■ WORK ITEM:
Swap "inventory" for "catalog" throughout the data below and give the text back with nothing else changed. Leave the pictures out of your answer.

■ LISTED RECORDS:
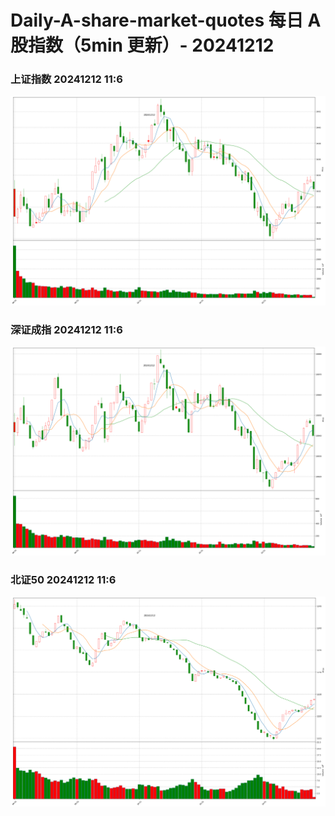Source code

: 
# Daily-A-share-market-quotes 每日 A 股指数（5min 更新）- 20241212

### 上证指数 20241212 11:6
![](./fig/2024/12/20241212-sh000001.png)

### 深证成指 20241212 11:6
![](./fig/2024/12/20241212-sz399001.png)

### 北证50 20241212 11:6
![](./fig/2024/12/20241212-bj899050.png)
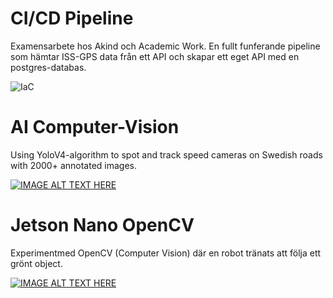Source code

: # CI/CD Pipeline 

Examensarbete hos Akind och Academic Work. En fullt funferande pipeline som hämtar ISS-GPS data från ett API och skapar ett eget API med en postgres-databas.

![IaC](https://github.com/aCybernomad/Projekt/assets/148804486/1f5e8914-168d-4e38-8f8b-da7dd6563d9e)


# AI Computer-Vision
Using YoloV4-algorithm to spot and track speed cameras on Swedish roads with 2000+ annotated images. 

[![IMAGE ALT TEXT HERE](https://i9.ytimg.com/vi_webp/s2JpXa-B5aQ/mqdefault.webp?v=60454f69&sqp=CMDr0bIG&rs=AOn4CLA5xxsIYwTyjVz59gkHi_SOhTMdPA)](https://www.youtube.com/watch?v=s2JpXa-B5aQ)

# Jetson Nano OpenCV

Experimentmed OpenCV (Computer Vision) där en robot tränats att följa ett grönt object. 

[![IMAGE ALT TEXT HERE](
https://i9.ytimg.com/vi_webp/ixaLQBo2JrQ/mq2.webp?sqp=CJT_0rIG-oaymwEmCMACELQB8quKqQMa8AEB-AH-CYAC0AWKAgwIABABGGUgWChNMA8=&rs=AOn4CLDutTTLXlL778_JBYZzUvR7CAiPFQ)]([https://www.youtube.com/watch?v=s2JpXa-B5aQ](https://youtu.be/ixaLQBo2JrQ))


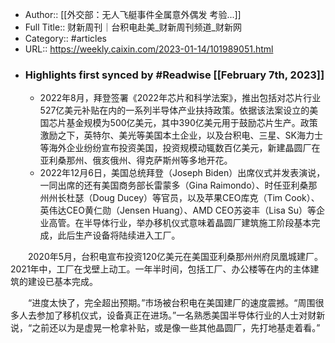 - Author:: [[外交部：无人飞艇事件全属意外偶发 考验...]]
- Full Title:: 财新周刊｜台积电赴美_财新周刊频道_财新网
- Category:: #articles
- URL:: https://weekly.caixin.com/2023-01-14/101989051.html
- ### Highlights first synced by #Readwise [[February 7th, 2023]]
    - 2022年8月，拜登签署《2022年芯片和科学法案》，推出包括对芯片行业527亿美元补贴在内的一系列半导体产业扶持政策。依据该法案设立的美国芯片基金规模为500亿美元，其中390亿美元用于鼓励芯片生产。政策激励之下，英特尔、美光等美国本土企业，以及台积电、三星、SK海力士等海外企业纷纷宣布投资美国，投资规模动辄数百亿美元，新建晶圆厂在亚利桑那州、俄亥俄州、得克萨斯州等多地开花。
    - 2022年12月6日，美国总统拜登（Joseph Biden）出席仪式并发表演说，一同出席的还有美国商务部长雷蒙多（Gina Raimondo）、时任亚利桑那州州长杜瑟（Doug Ducey）等官员，以及苹果CEO库克（Tim Cook）、英伟达CEO黄仁勋（Jensen Huang）、AMD CEO苏姿丰（Lisa Su）等企业高管。在半导体行业，举办移机仪式意味着晶圆厂建筑施工阶段基本完成，此后生产设备将陆续进入工厂。

　　2020年5月，台积电宣布投资120亿美元在美国亚利桑那州州府凤凰城建厂。2021年中，工厂在戈壁上动工。一年半时间，包括工厂、办公楼等在内的主体建筑的建设已基本完成。

　　“进度太快了，完全超出预期。”市场被台积电在美国建厂的速度震撼。“周围很多人去参加了移机仪式，设备真正在进场。”一名熟悉美国半导体行业的人士对财新说，“之前还以为是虚晃一枪拿补贴，或是像一些其他晶圆厂，先打地基走着看。”
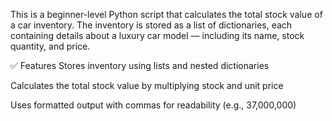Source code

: This is a beginner-level Python script that calculates the total stock value of a car inventory. The inventory is stored as a list of dictionaries, each containing details about a luxury car model — including its name, stock quantity, and price.

✅ Features
Stores inventory using lists and nested dictionaries

Calculates the total stock value by multiplying stock and unit price

Uses formatted output with commas for readability (e.g., 37,000,000)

■ TASK SOLUTION:
Source code

: 
# Daily-A-share-market-quotes 每日 A 股指数（5min 更新）- 20241212

### 上证指数 20241212 11:6
![](./fig/2024/12/20241212-sh000001.png)

### 深证成指 20241212 11:6
![](./fig/2024/12/20241212-sz399001.png)

### 北证50 20241212 11:6
![](./fig/2024/12/20241212-bj899050.png)
Source code

: # CI/CD Pipeline 

Examensarbete hos Akind och Academic Work. En fullt funferande pipeline som hämtar ISS-GPS data från ett API och skapar ett eget API med en postgres-databas.

![IaC](https://github.com/aCybernomad/Projekt/assets/148804486/1f5e8914-168d-4e38-8f8b-da7dd6563d9e)


# AI Computer-Vision
Using YoloV4-algorithm to spot and track speed cameras on Swedish roads with 2000+ annotated images. 

[![IMAGE ALT TEXT HERE](https://i9.ytimg.com/vi_webp/s2JpXa-B5aQ/mqdefault.webp?v=60454f69&sqp=CMDr0bIG&rs=AOn4CLA5xxsIYwTyjVz59gkHi_SOhTMdPA)](https://www.youtube.com/watch?v=s2JpXa-B5aQ)

# Jetson Nano OpenCV

Experimentmed OpenCV (Computer Vision) där en robot tränats att följa ett grönt object. 

[![IMAGE ALT TEXT HERE](
https://i9.ytimg.com/vi_webp/ixaLQBo2JrQ/mq2.webp?sqp=CJT_0rIG-oaymwEmCMACELQB8quKqQMa8AEB-AH-CYAC0AWKAgwIABABGGUgWChNMA8=&rs=AOn4CLDutTTLXlL778_JBYZzUvR7CAiPFQ)]([https://www.youtube.com/watch?v=s2JpXa-B5aQ](https://youtu.be/ixaLQBo2JrQ))


 - Author:: [[外交部：无人飞艇事件全属意外偶发 考验...]]
- Full Title:: 财新周刊｜台积电赴美_财新周刊频道_财新网
- Category:: #articles
- URL:: https://weekly.caixin.com/2023-01-14/101989051.html
- ### Highlights first synced by #Readwise [[February 7th, 2023]]
    - 2022年8月，拜登签署《2022年芯片和科学法案》，推出包括对芯片行业527亿美元补贴在内的一系列半导体产业扶持政策。依据该法案设立的美国芯片基金规模为500亿美元，其中390亿美元用于鼓励芯片生产。政策激励之下，英特尔、美光等美国本土企业，以及台积电、三星、SK海力士等海外企业纷纷宣布投资美国，投资规模动辄数百亿美元，新建晶圆厂在亚利桑那州、俄亥俄州、得克萨斯州等多地开花。
    - 2022年12月6日，美国总统拜登（Joseph Biden）出席仪式并发表演说，一同出席的还有美国商务部长雷蒙多（Gina Raimondo）、时任亚利桑那州州长杜瑟（Doug Ducey）等官员，以及苹果CEO库克（Tim Cook）、英伟达CEO黄仁勋（Jensen Huang）、AMD CEO苏姿丰（Lisa Su）等企业高管。在半导体行业，举办移机仪式意味着晶圆厂建筑施工阶段基本完成，此后生产设备将陆续进入工厂。

　　2020年5月，台积电宣布投资120亿美元在美国亚利桑那州州府凤凰城建厂。2021年中，工厂在戈壁上动工。一年半时间，包括工厂、办公楼等在内的主体建筑的建设已基本完成。

　　“进度太快了，完全超出预期。”市场被台积电在美国建厂的速度震撼。“周围很多人去参加了移机仪式，设备真正在进场。”一名熟悉美国半导体行业的人士对财新说，“之前还以为是虚晃一枪拿补贴，或是像一些其他晶圆厂，先打地基走着看。”
Source code

: This is a beginner-level Python script that calculates the total stock value of a car catalog. The catalog is stored as a list of dictionaries, each containing details about a luxury car model — including its name, stock quantity, and price.

✅ Features
Stores catalog using lists and nested dictionaries

Calculates the total stock value by multiplying stock and unit price

Uses formatted output with commas for readability (e.g., 37,000,000)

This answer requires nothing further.